渔唱晚又从那搪瓷盐罐里舀出一大把外公化成的粗盐,倒进滚烫的炒锅里。盐粒在油中爆裂,像骨头被扔进了火堆里炸开,那一瞬间爆出的腥甜味充满了整间厨房。她吸了一口气,那气味顺着鼻腔钻进去,从后脑勺一路蔓延到脊椎底端。她在那里蹲了一会儿,后背抵着灶台,头靠着冰凉的搪瓷罐壁。罐子里的盐粒又开始发出那种嚓嚓嚓的微细声响了,这次不是饥饿,是满足感,像一头被圈养了一千年的猛兽终于等到了饲养员,发出沉闷而短促的低音。她把盐罐放回暗格里,盖好青石板,锁好木门,把大门的钥匙塞在门槛底下。
她回了省城。她带了半罐子外公化成的粗盐,揣在背包最深处。过安检的时候仪器嗡嗡响,她以为会被拦下,但工作人员看了一眼屏幕,面无表情地挥手让她走了。她不知道他们看见了什么,也许那罐盐在X光机下什么都不显示,是空的,是透明的,是不属于这个世界的某种东西。

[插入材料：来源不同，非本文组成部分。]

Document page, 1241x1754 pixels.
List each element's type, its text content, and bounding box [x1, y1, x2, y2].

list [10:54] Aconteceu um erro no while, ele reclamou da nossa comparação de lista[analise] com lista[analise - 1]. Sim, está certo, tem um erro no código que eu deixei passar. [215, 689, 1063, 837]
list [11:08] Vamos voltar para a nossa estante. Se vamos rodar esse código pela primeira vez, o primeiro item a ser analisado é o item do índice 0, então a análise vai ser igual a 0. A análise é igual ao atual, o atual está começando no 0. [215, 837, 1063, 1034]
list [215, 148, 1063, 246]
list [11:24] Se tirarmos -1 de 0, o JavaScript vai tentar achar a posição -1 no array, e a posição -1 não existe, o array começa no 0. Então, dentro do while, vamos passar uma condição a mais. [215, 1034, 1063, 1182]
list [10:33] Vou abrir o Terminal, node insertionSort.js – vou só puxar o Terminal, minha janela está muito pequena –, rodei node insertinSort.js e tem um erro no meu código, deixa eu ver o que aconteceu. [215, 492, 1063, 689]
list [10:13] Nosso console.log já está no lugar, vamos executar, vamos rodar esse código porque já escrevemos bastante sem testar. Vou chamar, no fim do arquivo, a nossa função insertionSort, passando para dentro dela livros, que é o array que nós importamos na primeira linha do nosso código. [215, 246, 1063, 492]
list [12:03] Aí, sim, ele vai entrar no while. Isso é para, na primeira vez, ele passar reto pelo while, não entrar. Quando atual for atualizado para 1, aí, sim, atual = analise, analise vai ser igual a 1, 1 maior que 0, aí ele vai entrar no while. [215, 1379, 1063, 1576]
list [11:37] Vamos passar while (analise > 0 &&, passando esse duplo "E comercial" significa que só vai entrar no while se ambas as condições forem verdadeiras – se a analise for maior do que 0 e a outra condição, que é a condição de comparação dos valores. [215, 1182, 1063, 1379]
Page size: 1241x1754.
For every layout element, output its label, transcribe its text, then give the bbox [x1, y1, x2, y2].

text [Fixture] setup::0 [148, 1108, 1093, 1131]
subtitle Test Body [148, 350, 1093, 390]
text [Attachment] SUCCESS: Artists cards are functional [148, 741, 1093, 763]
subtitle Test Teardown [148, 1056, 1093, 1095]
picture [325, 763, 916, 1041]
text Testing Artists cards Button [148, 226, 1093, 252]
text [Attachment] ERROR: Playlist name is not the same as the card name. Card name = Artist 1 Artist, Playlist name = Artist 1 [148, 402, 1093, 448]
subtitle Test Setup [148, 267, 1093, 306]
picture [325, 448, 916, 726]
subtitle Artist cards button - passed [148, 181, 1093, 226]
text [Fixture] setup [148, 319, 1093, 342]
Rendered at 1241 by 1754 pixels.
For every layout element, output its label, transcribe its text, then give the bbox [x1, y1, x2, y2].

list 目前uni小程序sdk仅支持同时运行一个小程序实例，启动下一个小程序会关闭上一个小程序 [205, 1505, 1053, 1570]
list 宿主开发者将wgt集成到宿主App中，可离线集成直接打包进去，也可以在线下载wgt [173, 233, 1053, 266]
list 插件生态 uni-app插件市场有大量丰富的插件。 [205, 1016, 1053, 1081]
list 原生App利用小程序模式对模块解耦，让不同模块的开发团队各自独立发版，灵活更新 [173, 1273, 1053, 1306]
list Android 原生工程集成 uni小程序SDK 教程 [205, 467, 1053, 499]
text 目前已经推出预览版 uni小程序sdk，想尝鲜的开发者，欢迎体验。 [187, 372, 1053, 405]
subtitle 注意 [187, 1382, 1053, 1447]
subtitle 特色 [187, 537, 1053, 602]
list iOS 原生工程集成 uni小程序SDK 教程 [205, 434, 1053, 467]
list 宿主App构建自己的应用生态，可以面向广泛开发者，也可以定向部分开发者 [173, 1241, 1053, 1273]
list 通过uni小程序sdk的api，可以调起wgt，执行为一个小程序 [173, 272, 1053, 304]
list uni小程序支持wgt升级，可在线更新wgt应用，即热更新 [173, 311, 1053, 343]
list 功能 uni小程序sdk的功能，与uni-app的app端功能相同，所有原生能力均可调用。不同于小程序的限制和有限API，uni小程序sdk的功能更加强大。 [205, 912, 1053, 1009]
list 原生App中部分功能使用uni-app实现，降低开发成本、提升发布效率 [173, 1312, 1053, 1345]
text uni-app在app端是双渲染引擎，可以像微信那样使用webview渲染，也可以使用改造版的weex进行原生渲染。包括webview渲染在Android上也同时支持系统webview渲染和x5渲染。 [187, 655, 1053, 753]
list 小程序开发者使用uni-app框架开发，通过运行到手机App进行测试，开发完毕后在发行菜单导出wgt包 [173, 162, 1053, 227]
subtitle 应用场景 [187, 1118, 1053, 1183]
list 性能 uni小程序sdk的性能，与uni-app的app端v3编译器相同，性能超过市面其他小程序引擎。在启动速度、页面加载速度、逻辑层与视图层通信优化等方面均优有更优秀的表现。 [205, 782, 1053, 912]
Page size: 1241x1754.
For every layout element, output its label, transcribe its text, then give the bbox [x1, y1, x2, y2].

她坐在高铁靠窗的座位上,把背包放在膝盖上,手指搭在拉链头旁,指尖感觉到了微弱的热量——不是体温,不是发动机震动传导上来的热,是从背包内部向外扩散的、和活人新陈代谢几乎一致的热度。
她闭上眼睛,右手的虎口开始发痒。铁轨的轰隆声把其他一切响动都压了下去,可她确信自己听见了外公的声音,从背包深处,从搪瓷罐的盖子里,从那些吃了几十年地下阴气久久不曾化去的粗盐颗粒之间,传进她的耳膜。还是那几个字,这次她听清了,不是“替我看着”。
是“替我活着”。
渔唱晚攥紧背包带子,窗外冬日的阳光铺在华北平原灰褐色的田垄上。她没有回头,没有睁眼,用口型说了三个字。老屋灶台底下的搪瓷罐,罐口的铁针忽然弯了一下,像有人在虚空中轻轻握紧了它。